*** Block opens ***
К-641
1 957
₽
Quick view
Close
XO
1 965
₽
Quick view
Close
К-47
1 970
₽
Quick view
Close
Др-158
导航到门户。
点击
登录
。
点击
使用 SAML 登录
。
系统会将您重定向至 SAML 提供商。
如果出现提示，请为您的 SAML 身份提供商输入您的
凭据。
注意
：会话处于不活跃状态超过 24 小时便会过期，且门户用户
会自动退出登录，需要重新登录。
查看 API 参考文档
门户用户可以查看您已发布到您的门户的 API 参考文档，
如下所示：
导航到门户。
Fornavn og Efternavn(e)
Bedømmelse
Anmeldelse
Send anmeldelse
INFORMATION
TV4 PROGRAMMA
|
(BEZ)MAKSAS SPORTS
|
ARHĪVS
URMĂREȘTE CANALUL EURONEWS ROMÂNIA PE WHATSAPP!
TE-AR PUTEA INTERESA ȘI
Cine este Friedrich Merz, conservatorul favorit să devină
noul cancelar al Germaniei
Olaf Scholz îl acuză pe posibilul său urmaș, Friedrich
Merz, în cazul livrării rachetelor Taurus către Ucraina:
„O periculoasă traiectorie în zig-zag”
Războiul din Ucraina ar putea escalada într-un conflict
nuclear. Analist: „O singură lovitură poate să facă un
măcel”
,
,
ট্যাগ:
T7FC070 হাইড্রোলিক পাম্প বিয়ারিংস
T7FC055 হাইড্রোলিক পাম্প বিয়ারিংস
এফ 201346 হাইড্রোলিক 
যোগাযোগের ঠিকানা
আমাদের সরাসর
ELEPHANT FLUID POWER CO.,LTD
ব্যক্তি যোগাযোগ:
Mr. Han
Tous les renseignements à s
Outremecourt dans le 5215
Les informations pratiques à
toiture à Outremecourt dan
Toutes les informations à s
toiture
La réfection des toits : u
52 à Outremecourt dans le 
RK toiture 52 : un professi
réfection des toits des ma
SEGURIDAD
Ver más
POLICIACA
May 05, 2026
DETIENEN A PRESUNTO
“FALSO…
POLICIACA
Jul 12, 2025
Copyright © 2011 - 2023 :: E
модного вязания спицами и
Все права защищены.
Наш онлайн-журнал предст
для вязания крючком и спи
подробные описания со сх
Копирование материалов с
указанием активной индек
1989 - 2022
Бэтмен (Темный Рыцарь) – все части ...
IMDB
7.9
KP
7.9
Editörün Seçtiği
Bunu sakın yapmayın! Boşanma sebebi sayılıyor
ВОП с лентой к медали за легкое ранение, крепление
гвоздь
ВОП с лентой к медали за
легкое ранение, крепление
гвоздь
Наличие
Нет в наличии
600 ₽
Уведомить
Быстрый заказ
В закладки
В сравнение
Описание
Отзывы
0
*** Block closes ***
- Try it -
Please write out, exactly as they appear, the lines from the one containing "nuclear. Analist: „O" through the last line of the records above, and nothing more.

- Exercise output -
nuclear. Analist: „O singură lovitură poate să facă un
măcel”
,
,
ট্যাগ:
T7FC070 হাইড্রোলিক পাম্প বিয়ারিংস
T7FC055 হাইড্রোলিক পাম্প বিয়ারিংস
এফ 201346 হাইড্রোলিক 
যোগাযোগের ঠিকানা
আমাদের সরাসর
ELEPHANT FLUID POWER CO.,LTD
ব্যক্তি যোগাযোগ:
Mr. Han
Tous les renseignements à s
Outremecourt dans le 5215
Les informations pratiques à
toiture à Outremecourt dan
Toutes les informations à s
toiture
La réfection des toits : u
52 à Outremecourt dans le 
RK toiture 52 : un professi
réfection des toits des ma
SEGURIDAD
Ver más
POLICIACA
May 05, 2026
DETIENEN A PRESUNTO
“FALSO…
POLICIACA
Jul 12, 2025
Copyright © 2011 - 2023 :: E
модного вязания спицами и
Все права защищены.
Наш онлайн-журнал предст
для вязания крючком и спи
подробные описания со сх
Копирование материалов с
указанием активной индек
1989 - 2022
Бэтмен (Темный Рыцарь) – все части ...
IMDB
7.9
KP
7.9
Editörün Seçtiği
Bunu sakın yapmayın! Boşanma sebebi sayılıyor
ВОП с лентой к медали за легкое ранение, крепление
гвоздь
ВОП с лентой к медали за
легкое ранение, крепление
гвоздь
Наличие
Нет в наличии
600 ₽
Уведомить
Быстрый заказ
В закладки
В сравнение
Описание
Отзывы
0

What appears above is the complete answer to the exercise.